(8 of 10)
Which isn't a bad thing if you want to encourage students to read great books (though some may object to a private group like the College Board deciding which books). But now you're measuring not just reading ability but also the achievement of having plowed through As I Lay Dying. At ETS, measuring anything beyond developed ability used to be considered noise that disrupted the clear sound of a score. Psychometricians try to screen out all kinds of noise--questions that ask about subways, for instance, could be excluded because rural kids may not be familiar with them. Questions showing even the vaguest bias are excised; you will never find a woman measuring cups of flour in an SAT question. The concern is that girls who read such a question will be distracted by the implicit sexism, and so their answer will reflect not their ability but their distraction--that's noise.
But other kinds of noise are now to be allowed. Take the writing section, which will be divided between multiple-choice questions on grammar and style, and an essay students must write on an assigned topic (see chart for an example). Historically, the SAT has had only multiple-choice items. As Lemann writes of the early rationale for the SAT, "Tests that require a student to write essays ... are highly susceptible to the subjective judgment of the grader and to the mood of the taker on the day of the test, so they have low reliability."
Reliability is a measure of a test's precision from one administration to the next--a gauge of how much noise, or measurement error, it has eliminated. The standard error of measurement for a typical SAT is about 30 points for the math section and 30 for the verbal. That's why the College Board tries to get students and admissions officers to think of scores not as pinpoints but as ranges: if you get 510 on the SAT's math section, your "true" score is anywhere between 480 and 540.

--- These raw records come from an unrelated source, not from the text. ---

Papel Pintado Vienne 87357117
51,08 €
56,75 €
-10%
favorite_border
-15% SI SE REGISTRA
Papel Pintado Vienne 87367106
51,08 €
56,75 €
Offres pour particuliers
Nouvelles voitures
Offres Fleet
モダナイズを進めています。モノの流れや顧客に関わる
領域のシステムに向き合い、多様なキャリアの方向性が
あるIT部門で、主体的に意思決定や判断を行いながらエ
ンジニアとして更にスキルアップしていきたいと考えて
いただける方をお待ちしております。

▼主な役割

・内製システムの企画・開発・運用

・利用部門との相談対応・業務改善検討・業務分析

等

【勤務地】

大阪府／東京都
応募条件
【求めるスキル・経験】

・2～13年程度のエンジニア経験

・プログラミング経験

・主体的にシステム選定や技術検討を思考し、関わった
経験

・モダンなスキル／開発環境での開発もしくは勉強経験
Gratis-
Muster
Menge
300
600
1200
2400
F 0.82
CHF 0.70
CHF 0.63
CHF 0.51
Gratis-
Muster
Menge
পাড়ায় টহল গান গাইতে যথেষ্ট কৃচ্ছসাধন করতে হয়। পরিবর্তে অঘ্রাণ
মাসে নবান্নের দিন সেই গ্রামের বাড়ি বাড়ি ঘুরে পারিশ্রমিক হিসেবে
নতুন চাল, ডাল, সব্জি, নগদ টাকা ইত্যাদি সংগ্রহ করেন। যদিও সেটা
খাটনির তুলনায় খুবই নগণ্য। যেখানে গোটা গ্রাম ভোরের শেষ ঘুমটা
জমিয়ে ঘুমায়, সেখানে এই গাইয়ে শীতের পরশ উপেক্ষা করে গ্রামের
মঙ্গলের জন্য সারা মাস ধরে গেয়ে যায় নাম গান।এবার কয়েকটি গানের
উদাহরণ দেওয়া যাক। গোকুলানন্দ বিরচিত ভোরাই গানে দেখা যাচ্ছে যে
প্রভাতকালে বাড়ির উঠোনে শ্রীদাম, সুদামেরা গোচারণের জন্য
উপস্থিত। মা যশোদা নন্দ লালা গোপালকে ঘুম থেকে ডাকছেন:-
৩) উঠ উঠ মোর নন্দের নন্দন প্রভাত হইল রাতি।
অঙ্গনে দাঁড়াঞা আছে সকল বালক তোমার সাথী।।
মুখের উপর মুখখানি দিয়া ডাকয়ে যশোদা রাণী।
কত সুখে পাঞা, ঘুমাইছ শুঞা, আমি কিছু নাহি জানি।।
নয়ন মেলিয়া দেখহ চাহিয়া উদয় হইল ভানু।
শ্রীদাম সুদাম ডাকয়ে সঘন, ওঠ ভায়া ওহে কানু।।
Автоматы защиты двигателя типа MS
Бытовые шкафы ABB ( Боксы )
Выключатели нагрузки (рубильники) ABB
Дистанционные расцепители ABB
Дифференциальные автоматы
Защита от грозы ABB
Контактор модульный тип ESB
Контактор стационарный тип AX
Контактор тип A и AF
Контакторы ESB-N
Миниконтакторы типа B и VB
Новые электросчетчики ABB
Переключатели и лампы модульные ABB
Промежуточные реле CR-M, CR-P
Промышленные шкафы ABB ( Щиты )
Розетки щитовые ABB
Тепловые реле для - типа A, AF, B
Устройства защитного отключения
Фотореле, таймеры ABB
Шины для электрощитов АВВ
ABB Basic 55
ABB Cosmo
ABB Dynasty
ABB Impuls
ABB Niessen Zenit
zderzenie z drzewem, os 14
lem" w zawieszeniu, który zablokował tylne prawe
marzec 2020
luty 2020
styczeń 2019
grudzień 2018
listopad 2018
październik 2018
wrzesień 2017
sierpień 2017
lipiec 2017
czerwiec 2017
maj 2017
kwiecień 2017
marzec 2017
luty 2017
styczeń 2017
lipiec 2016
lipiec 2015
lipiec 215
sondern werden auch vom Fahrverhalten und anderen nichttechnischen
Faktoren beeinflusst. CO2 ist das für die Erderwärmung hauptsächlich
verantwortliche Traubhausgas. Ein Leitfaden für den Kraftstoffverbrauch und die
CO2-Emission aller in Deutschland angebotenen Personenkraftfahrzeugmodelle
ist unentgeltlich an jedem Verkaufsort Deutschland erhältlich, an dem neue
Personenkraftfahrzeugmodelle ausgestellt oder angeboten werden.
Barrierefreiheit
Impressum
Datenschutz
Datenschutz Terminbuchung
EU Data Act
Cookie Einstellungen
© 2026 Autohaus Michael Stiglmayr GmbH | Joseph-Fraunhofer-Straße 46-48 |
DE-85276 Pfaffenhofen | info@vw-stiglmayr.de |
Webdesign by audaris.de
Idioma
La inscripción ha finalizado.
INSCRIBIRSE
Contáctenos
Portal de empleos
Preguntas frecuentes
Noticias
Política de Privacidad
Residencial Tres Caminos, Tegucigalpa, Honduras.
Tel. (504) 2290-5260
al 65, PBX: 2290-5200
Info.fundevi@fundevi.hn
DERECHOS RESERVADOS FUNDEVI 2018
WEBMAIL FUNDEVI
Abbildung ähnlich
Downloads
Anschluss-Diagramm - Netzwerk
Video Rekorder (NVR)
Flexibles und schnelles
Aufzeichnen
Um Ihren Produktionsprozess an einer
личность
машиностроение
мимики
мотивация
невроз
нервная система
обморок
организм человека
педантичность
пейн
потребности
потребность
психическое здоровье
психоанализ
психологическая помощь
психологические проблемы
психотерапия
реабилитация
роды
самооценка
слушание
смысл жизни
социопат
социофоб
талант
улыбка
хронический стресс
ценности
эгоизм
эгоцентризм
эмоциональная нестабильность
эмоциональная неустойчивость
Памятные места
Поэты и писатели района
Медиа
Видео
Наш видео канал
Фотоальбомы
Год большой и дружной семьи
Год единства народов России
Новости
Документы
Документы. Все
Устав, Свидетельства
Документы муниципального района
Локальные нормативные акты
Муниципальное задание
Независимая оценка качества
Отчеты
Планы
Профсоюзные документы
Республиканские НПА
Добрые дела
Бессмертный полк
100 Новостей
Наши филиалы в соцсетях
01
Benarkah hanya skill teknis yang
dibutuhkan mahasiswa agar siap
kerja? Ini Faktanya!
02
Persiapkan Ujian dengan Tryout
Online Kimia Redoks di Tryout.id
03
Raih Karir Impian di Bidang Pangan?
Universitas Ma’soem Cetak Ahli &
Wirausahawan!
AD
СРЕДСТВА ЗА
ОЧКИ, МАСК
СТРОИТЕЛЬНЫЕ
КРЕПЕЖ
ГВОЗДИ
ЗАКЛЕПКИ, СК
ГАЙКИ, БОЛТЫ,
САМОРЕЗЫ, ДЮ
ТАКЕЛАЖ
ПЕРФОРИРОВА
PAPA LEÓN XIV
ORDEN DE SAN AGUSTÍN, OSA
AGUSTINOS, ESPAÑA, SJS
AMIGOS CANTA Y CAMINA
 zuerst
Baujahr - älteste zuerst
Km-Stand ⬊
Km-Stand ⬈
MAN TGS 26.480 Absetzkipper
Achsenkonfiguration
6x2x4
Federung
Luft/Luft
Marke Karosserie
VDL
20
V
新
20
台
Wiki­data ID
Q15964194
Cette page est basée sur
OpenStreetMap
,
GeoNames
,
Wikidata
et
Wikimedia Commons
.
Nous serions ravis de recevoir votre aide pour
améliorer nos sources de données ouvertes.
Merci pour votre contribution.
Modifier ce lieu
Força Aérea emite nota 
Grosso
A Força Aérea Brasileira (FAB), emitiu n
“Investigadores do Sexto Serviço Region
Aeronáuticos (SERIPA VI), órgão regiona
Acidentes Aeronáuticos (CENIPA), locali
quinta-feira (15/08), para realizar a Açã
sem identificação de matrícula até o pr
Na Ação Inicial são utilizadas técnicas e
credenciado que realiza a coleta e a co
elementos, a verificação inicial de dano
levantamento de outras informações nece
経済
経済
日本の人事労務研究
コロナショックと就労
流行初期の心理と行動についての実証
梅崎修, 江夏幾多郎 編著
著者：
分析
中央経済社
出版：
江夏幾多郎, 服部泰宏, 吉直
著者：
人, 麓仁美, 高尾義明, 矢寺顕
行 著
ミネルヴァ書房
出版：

Thirty points in either direction is a pretty big swing, but scores on the writing section will be even less reliable: field trials of the New SAT estimate a standard error of measurement of 41 points. That means a kid who gets a 670 may "really" be in the elite reaches of the 700s--or in the more average environs of the low 600s. There are two reasons for the writing test's imprecision: first, the multiple-choice component of the test will be just 20 to 30 minutes, compared with 70 minutes each for math and reading. Less time means fewer questions, and it's harder to wring out measurement error with a small number of items. (Think about it this way: if you taste only one dish served by a chef, you can't judge him with as much precision as if you eat everything on the menu.) Even worse, each test will feature just one essay topic; if you retake the test and get a topic you really love, your score could shoot up--a clear example of low reliability.